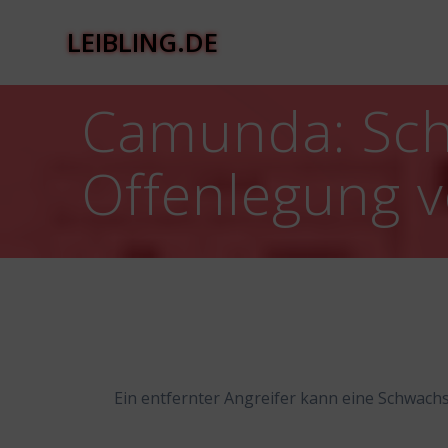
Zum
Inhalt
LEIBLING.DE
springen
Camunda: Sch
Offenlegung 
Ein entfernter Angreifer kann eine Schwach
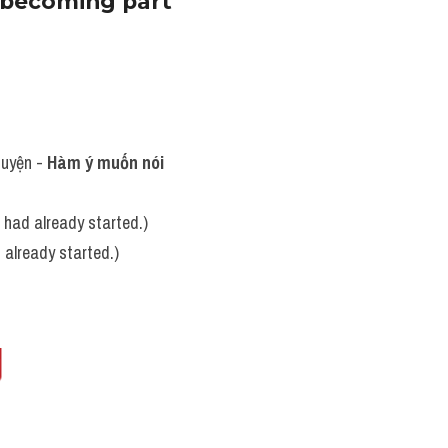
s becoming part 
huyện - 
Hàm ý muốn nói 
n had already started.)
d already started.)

· · · ·

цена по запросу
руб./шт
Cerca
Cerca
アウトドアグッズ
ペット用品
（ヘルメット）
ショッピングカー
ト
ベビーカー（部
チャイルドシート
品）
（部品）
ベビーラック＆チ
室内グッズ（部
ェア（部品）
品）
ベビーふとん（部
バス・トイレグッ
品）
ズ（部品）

· · · ·

• Task description:
Check each line of the data above for the word "started". Report how many lines have it, and nothing else.

• Result below:
2